They say that politics is a full-contact sport, and it looks like Facebook and its parent company, Meta, are paying a big price for Chief Executive Officer Mark Zuckerberg‘s decision to wade into the 2020 election.
Americans were shocked to learned last week that Meta shares dropped an astonishing 25% after a quarterly report became public indicating that the company’s profits plummeted by a jaw-dropping 52%. And to make matters worse for Meta, its fourth-quarter outlook is looking just as gloomy — which will close out a year that’s already seen shares nosedive 61%. This news not only has people wondering where the bottom is for Meta but also what in the world caused this slow moving train wreck to happen in the first place.
Over the past two years, Mr.
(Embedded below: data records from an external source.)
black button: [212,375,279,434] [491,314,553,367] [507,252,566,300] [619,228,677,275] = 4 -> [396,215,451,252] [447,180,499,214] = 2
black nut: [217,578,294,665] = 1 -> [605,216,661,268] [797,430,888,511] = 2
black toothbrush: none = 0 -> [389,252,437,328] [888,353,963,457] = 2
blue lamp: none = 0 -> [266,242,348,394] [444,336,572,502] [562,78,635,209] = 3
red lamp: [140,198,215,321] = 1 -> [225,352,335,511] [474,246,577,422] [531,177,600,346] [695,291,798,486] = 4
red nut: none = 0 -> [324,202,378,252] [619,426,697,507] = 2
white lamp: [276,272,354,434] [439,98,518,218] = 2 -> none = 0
Zuckerberg’s infamous $400 million spending spree in the 2020 election has received a lot of scrutiny. Citizens United’s documentary “Rigged: The Zuckerberg Funded Plot to Defeat Donald Trump” shows how Mr. Zuckerberg put his thumb on the scale to help then-candidate Joe Biden win the White House by funding what turned out to be a massive get-out-the-vote effort by Democrats in key areas around the country. Our analysis found that 92% of the largest grants — totaling $272 million —went to jurisdictions carried by President Biden.
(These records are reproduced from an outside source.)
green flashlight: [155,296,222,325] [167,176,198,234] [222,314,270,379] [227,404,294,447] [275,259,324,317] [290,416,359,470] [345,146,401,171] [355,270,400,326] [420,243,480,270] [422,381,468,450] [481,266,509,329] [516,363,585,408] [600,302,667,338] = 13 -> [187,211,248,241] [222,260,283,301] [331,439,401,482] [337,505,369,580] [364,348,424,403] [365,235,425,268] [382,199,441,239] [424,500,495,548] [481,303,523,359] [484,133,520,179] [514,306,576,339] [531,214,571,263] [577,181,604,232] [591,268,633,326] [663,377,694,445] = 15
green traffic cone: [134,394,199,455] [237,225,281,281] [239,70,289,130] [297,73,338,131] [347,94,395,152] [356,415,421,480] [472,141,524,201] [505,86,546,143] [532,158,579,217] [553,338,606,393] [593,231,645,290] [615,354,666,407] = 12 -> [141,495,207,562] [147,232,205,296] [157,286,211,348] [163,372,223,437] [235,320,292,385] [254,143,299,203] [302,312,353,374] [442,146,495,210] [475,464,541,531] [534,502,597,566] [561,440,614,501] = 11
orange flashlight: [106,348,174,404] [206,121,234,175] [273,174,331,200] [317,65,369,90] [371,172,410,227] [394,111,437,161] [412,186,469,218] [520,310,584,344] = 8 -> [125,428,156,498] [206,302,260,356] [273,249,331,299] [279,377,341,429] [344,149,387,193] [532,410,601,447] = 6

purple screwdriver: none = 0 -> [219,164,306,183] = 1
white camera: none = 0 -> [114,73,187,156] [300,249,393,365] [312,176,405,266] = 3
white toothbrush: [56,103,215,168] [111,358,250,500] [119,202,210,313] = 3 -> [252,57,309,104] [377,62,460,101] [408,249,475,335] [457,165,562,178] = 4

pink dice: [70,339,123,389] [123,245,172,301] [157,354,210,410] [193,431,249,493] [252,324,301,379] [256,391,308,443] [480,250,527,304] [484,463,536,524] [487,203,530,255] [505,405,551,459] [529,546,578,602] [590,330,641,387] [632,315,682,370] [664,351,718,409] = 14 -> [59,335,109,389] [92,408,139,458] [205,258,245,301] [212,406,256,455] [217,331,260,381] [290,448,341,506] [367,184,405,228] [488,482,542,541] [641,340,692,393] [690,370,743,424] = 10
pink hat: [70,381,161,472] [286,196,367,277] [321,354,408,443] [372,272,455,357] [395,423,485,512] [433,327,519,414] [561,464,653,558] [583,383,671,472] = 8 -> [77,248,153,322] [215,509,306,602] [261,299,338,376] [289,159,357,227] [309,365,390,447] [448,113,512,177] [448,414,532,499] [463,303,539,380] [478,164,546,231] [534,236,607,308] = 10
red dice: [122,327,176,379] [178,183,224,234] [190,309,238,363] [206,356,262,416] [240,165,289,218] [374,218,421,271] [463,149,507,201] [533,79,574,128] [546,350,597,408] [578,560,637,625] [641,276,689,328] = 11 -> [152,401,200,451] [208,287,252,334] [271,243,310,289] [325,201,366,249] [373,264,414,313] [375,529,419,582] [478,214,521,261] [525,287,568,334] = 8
This unprecedented amount of money was distributed by left-wing operatives not only to critical battleground states and counties, but also to heavily populated deep blue areas in order to supercharge Mr. Biden’s popular vote tally.
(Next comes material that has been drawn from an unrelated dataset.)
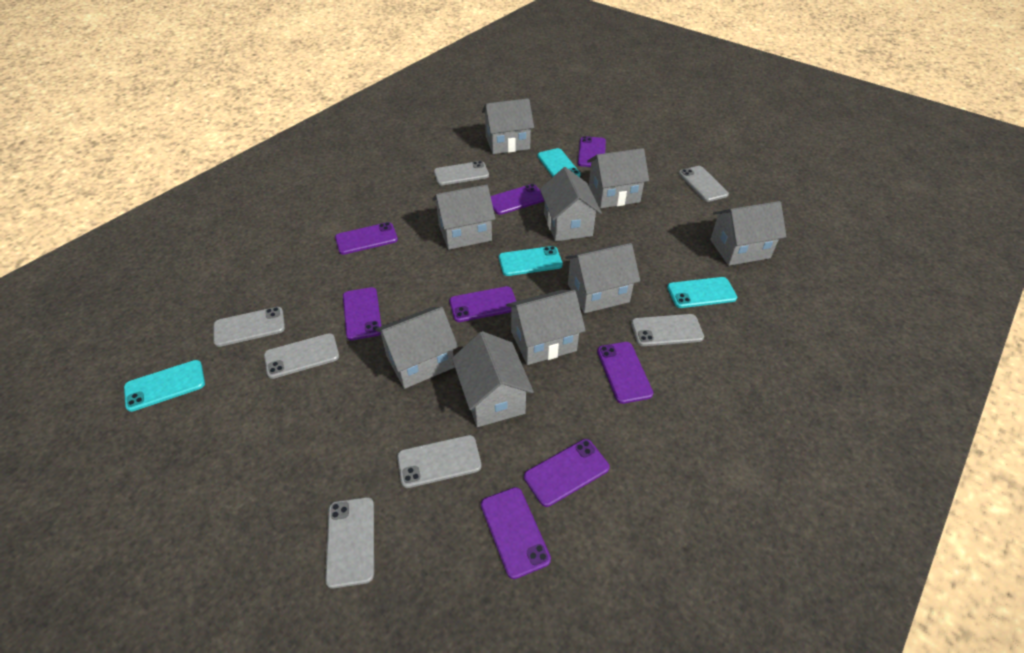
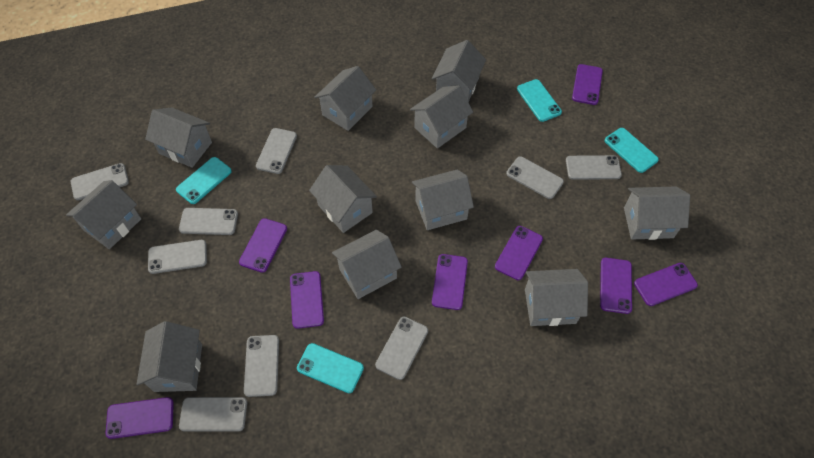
grey house: [375,307,458,389] [432,184,496,250] [452,331,534,427] [482,98,534,154] [506,290,586,365] [540,167,602,241] [565,243,640,313] [587,148,649,208] [710,201,787,266] = 9 -> [66,180,141,249] [136,321,202,392] [145,108,212,168] [309,165,377,233] [314,66,376,131] [332,230,402,299] [410,85,473,148] [412,170,474,230] [432,40,486,102] [525,269,588,326] [624,186,690,240] = 11
grey phone: [213,307,285,347] [264,333,339,379] [325,497,374,589] [397,435,481,488] [434,161,489,186] [631,314,704,346] [679,166,729,202] = 7 -> [71,163,129,200] [148,240,207,274] [179,208,238,235] [179,397,247,432] [244,335,279,397] [256,128,297,174] [375,316,428,380] [506,156,564,199] [566,155,622,180] = 9

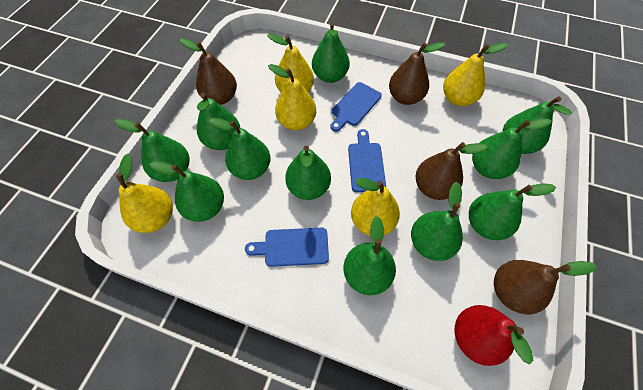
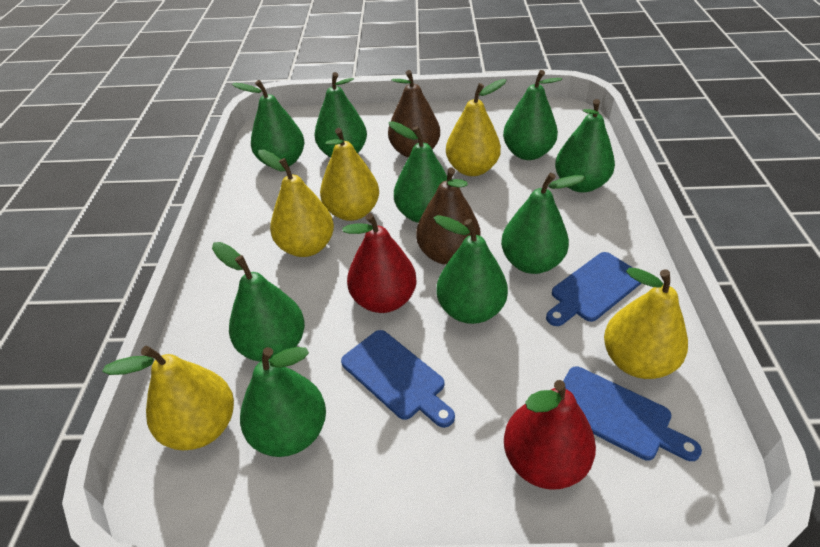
brown pear: [179,38,237,105] [389,42,445,105] [416,142,488,200] [494,260,597,315] = 4 -> [388,70,440,158] [416,168,480,265] = 2
green pear: [115,119,189,182] [150,162,224,222] [197,92,240,150] [209,118,271,180] [285,145,331,200] [312,22,350,83] [343,216,396,295] [411,182,463,261] [469,183,556,240] [472,119,552,179] [502,96,572,154] = 11 -> [212,242,305,362] [232,80,304,167] [240,347,326,457] [314,72,367,157] [389,121,447,223] [434,215,508,324] [501,173,586,274] [503,70,562,160] [555,99,615,193] = 9
red pear: [455,305,533,366] = 1 -> [342,213,417,313] [504,380,596,490] = 2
Mr. Zuckerberg’s team insisted until they were blue in the face that the operation was nonpartisan — even though Obama campaign manager David Plouffe was strategist in residence. However, once IRS reports became public and the money could be tracked, the lie no longer held up. Due to the hard work of many Americans around the country who have dedicated themselves to the cause of election integrity, 28 state legislatures have banned or restricted the practice of injecting private money — or “Zuckbucks,” as it has become known — into the administration of our elections.
Mr. Zuckerberg’s involvement in the 2020 election ended up backfiring horribly. By choosing to ingratiate himself with the woke left out of fear of cancel culture, Mr. Zuckerberg ended up offending 74 million Trump voters — many of whom are Facebook users and advertisers. But it wasn’t just Mr. Zuckerberg’s money helping Mr. Biden that outraged Trump voters. It was also his judgment.
Facebook’s outrageous decision to censor the Hunter Biden laptop story by falsely labeling it Russian disinformation after being tipped off by the FBI was a bridge too far. This highly targeted election interference could have very well been the difference maker in a presidential election that was decided by just 42,000 votes in three states.
Does Mr. Zuckerberg’s foray into politics during the 2020 presidential election campaign figure into Meta’s current flirtation with disaster? Of course it does. After the Supreme Court’s 2010 landmark decision for free speech in Citizens United, everyone on the left from President Barack Obama on down predicted that big corporations were going to buy our elections with untold millions of dollars and drown out the voices of everyday Americans. To this day, these dire warnings haven’t materialized for what I believe are obvious reasons. Corporate CEOs rightly prioritize profits over politics; making political expenditures is an easy way to alienate board members, upset employees and lose customers. Mr. Zuckerberg should have been paying much closer attention to how his money was being spent.
Shortly after “Rigged” was released and the Zuckbucks controversy was coming to a head, Mr. Zuckerberg announced that he wouldn’t participate in similar efforts in future elections. While this startling admission was a huge victory for Trump voters and the conservative movement, for Mr. Zuckerberg, this was just a business decision, plain and simple. Mr. Zuckerberg calculated that throwing up his hands in an attempt to stop the bleeding was the best course of action. It may have been too little, too late.
Ironically, helping propel Mr. Biden to the White House has caused economic pain for everyone — including Mr. Zuckerberg. Not only has his enormous net worth been decimated, Meta’s advertising revenue is also taking a big hit. Mr. Zuckerberg’s election spending, along with Facebook’s Orwellian censorship and the serious ongoing concerns about privacy, personal data, and the adverse impact that social media content is having on our kids may amount to a perfect storm that’s impossible to weather in the long run.
• David N. Bossie is president of Citizens United and served as deputy campaign manager of Donald J. Trump for President.